ABSTRACT

While it is true that scholars of all stripes who teach technoscience studies have come under considerable criticism recently, when Paul Gross and Norman Levitt took on the project of “debunking” the academic critique of the ideological work of the natural sciences, they singled out several prominent feminist scholars as unduly influential in provoking the “Left’s” hostility to science (Gross and Levitt 1994). Donna Haraway’s (1990) famous line notwithstanding (“I’d rather be a cyborg than a goddess”), feminists were lumped together as issuing an “ecofeminist harangue from the Goddess-worshipping camp” (Gross and Levitt 1994: 10). From the other side of the political divide, feminists who teach technoscience studies have been accused by other feminists of sabotaging feminist aims by contributing to women’s disillusionment with science, and of discouraging female students from pursuing careers in scientific and technological fields (Koertge 1994: A80).

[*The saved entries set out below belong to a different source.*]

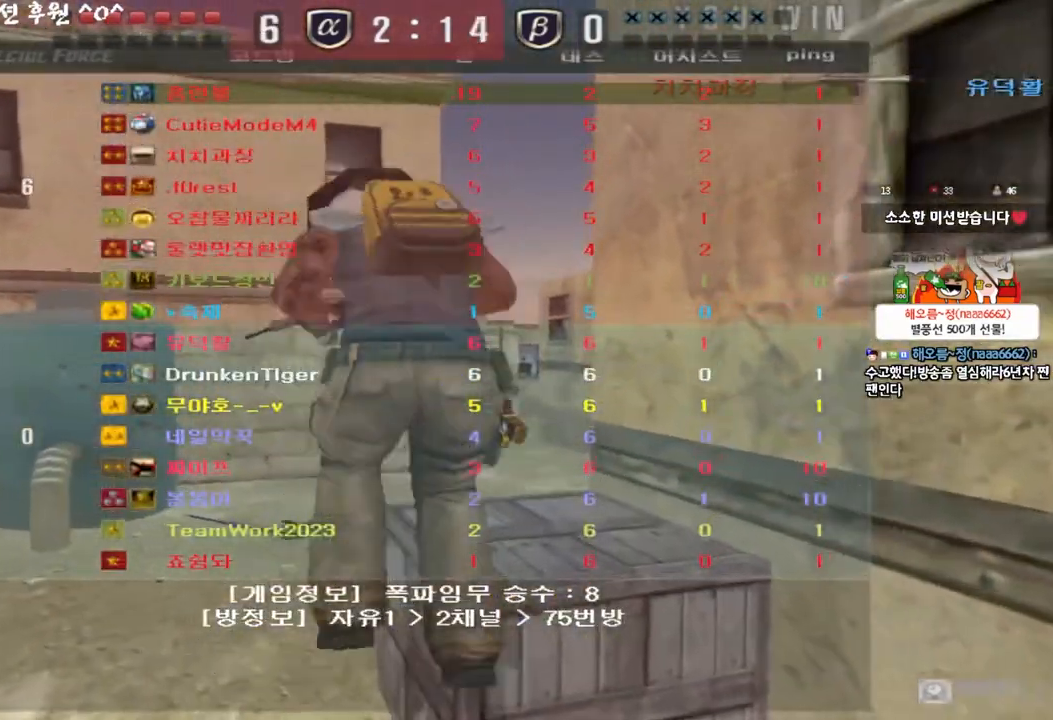
{"keys": [], "events": []}
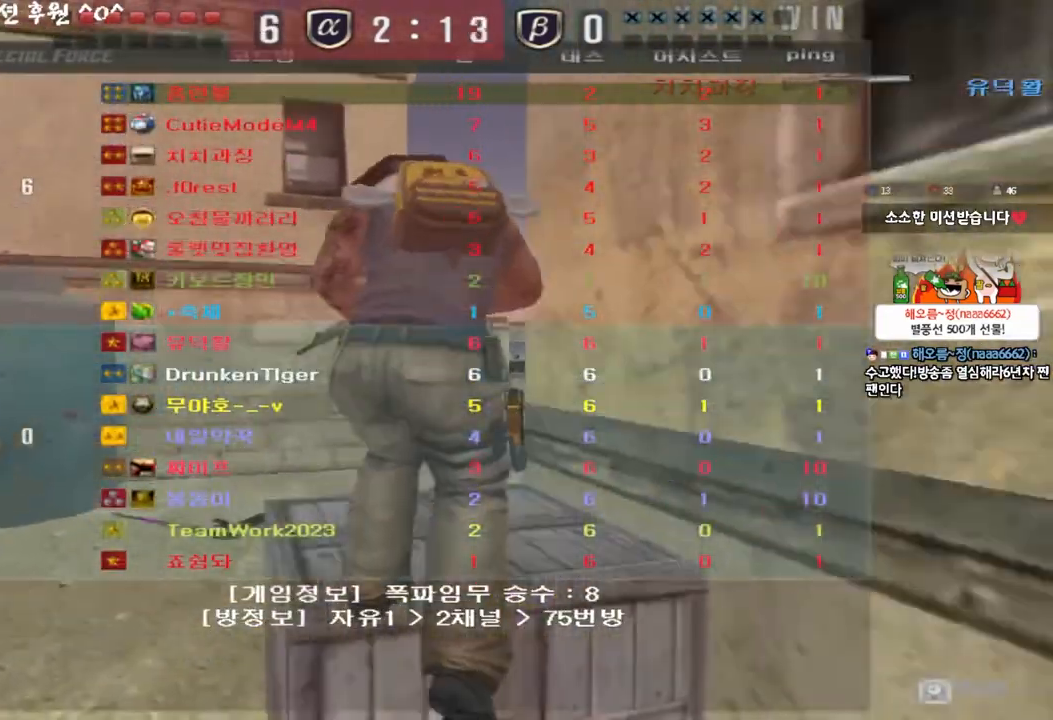
{"keys": [], "events": []}
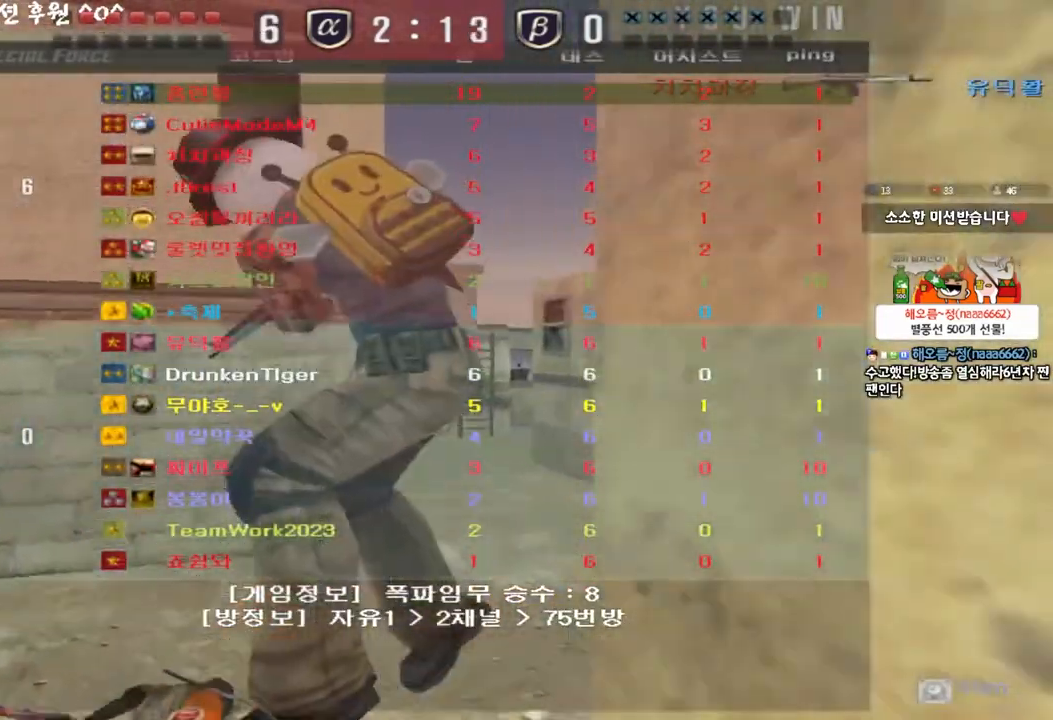
{"keys": [], "events": []}
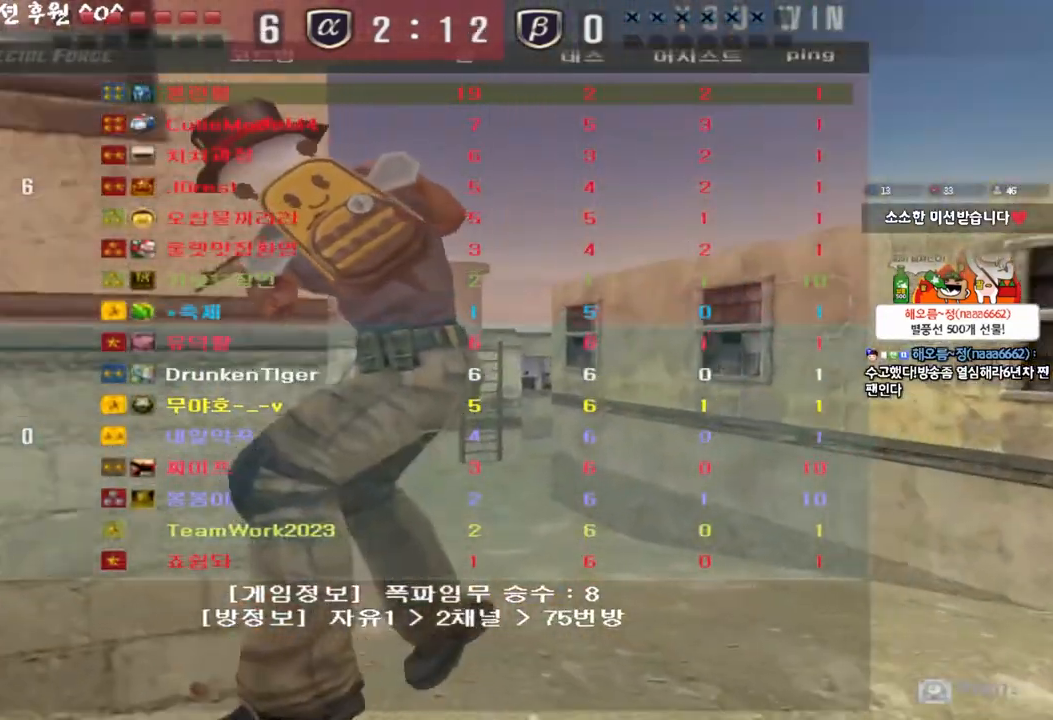
{"keys": [], "events": []}
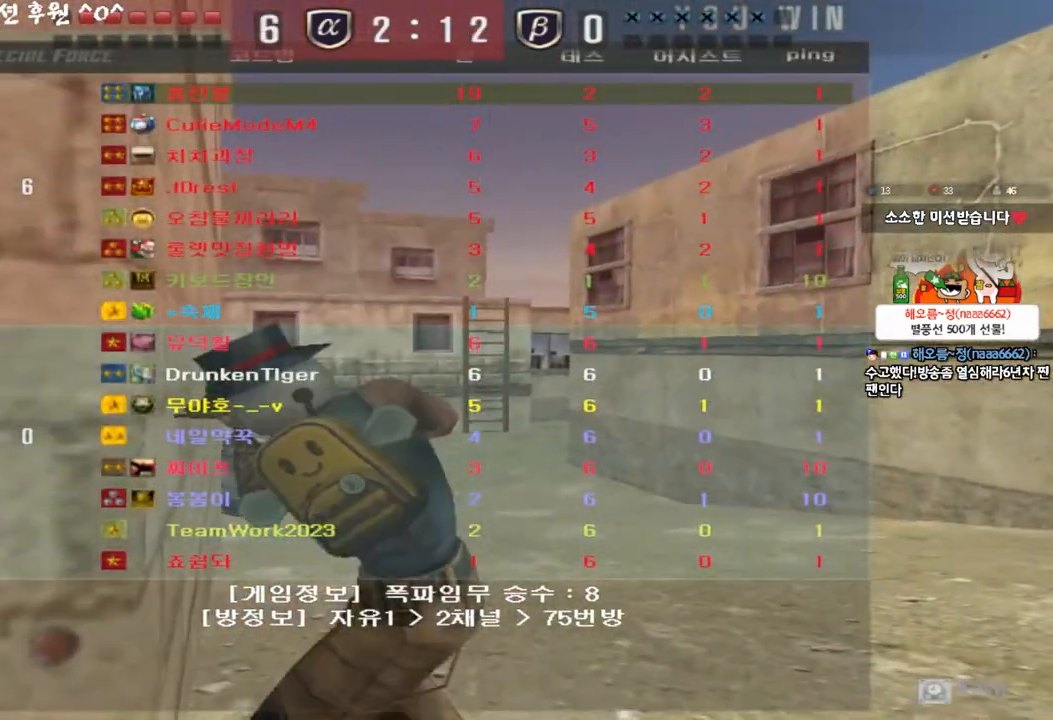
{"keys": [], "events": []}
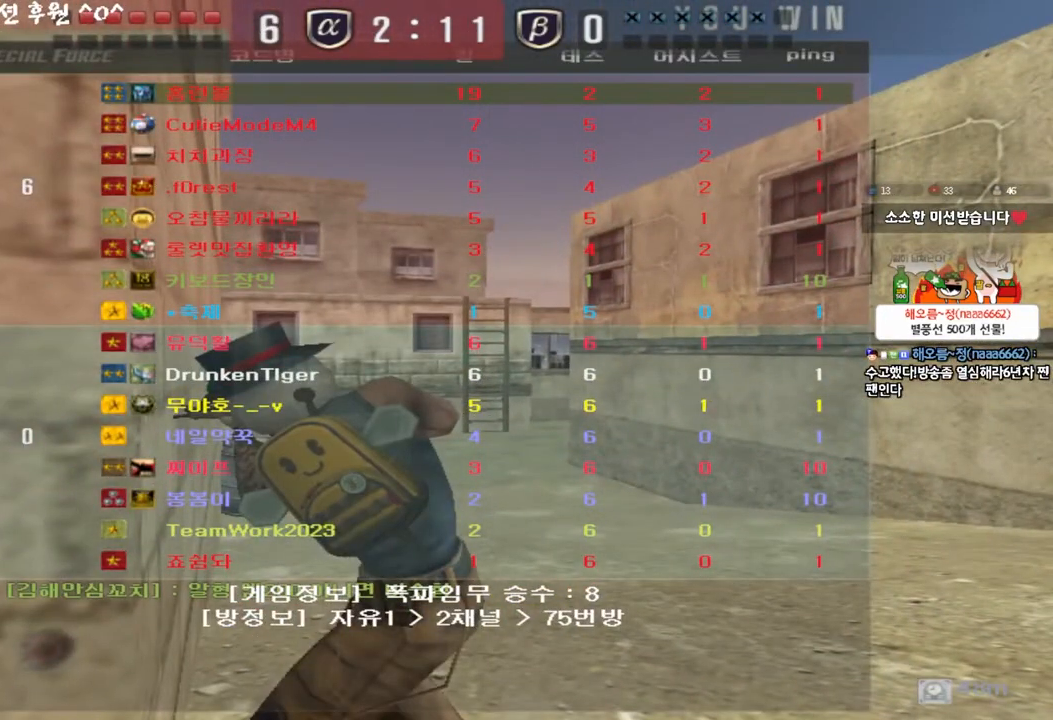
{"keys": [], "events": []}
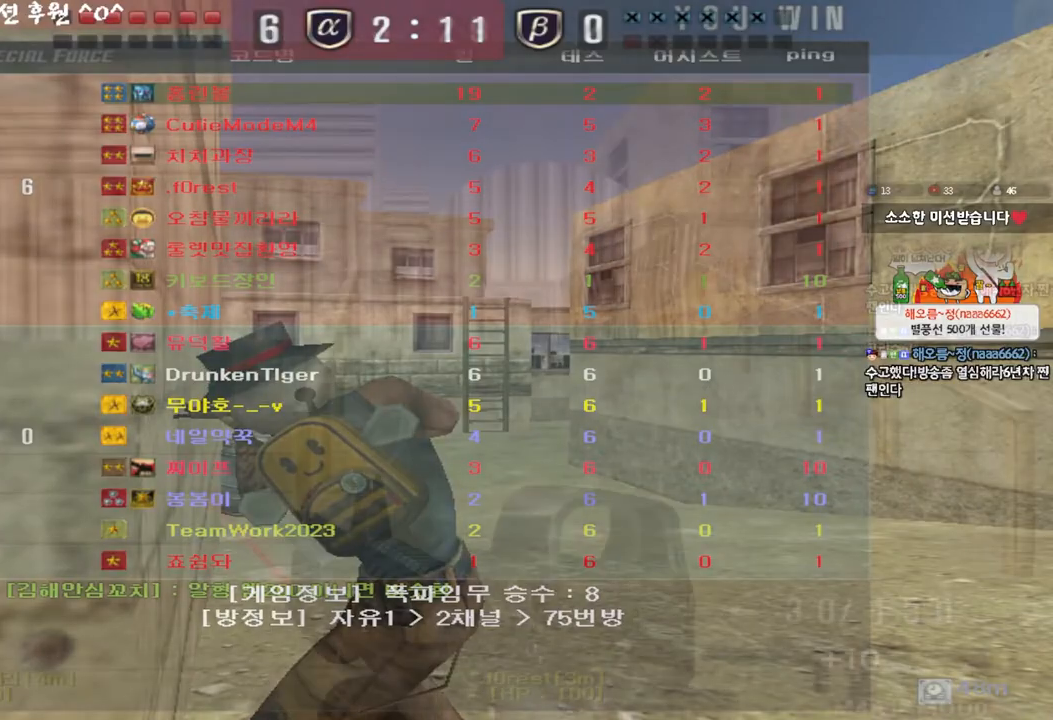
{"keys": ["a", "w"], "events": [[67, "w", "down"], [167, "a", "down"]]}
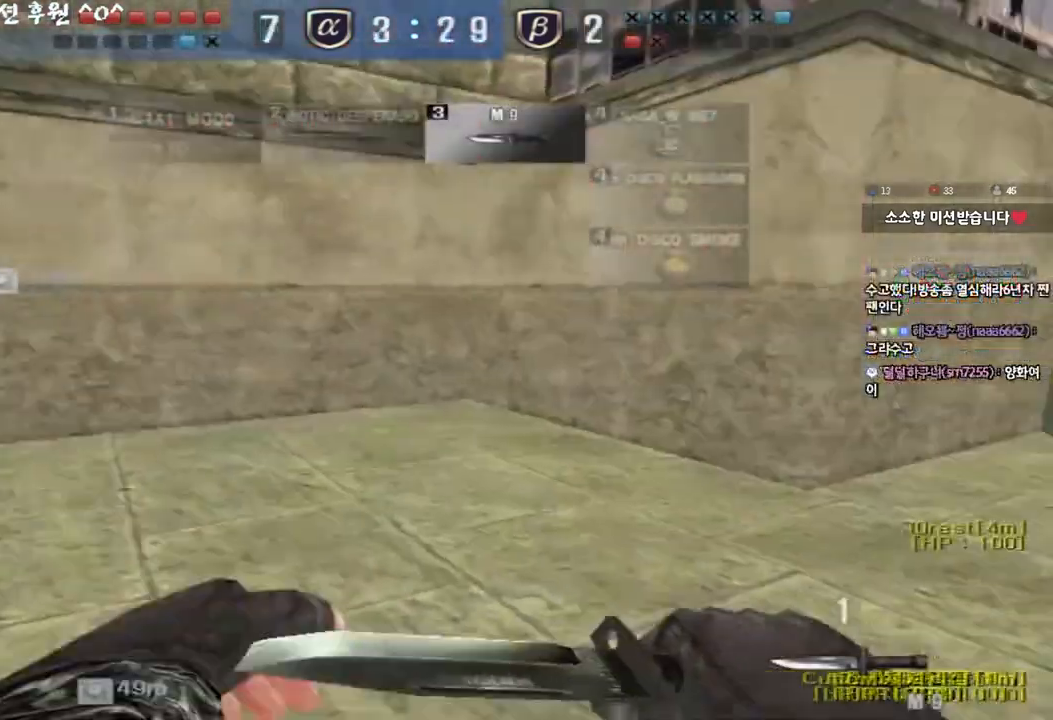
{"keys": ["a", "w"], "events": []}
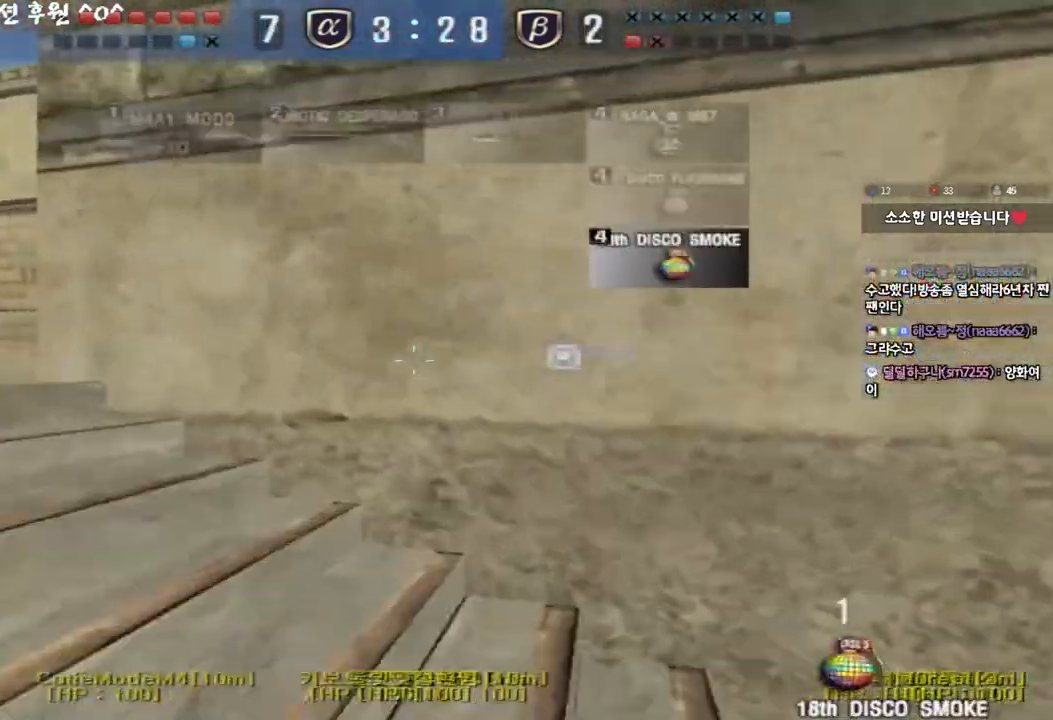
{"keys": ["d", "tab", "w"], "events": [[333, "a", "up"], [400, "d", "down"], [500, "tab", "down"]]}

Commentators from both sides of the political divide transcode the intellectual aim of feminist technoscience criticism – to critically examine the implications of scientific and technological practice for the lives of women and the construction of gender – into a broad-stroked condemnation of science. Where one side criticizes feminist technoscience scholars of fostering an aggressive, debilitating hostility toward science in young students, the other side accuses feminists of a wide-sweeping ecological utopianism that promotes the transcendental value of a feminized “nature.” Needless to say, feminists who teach technoscience studies find themselves navigating a difficult intellectual landscape.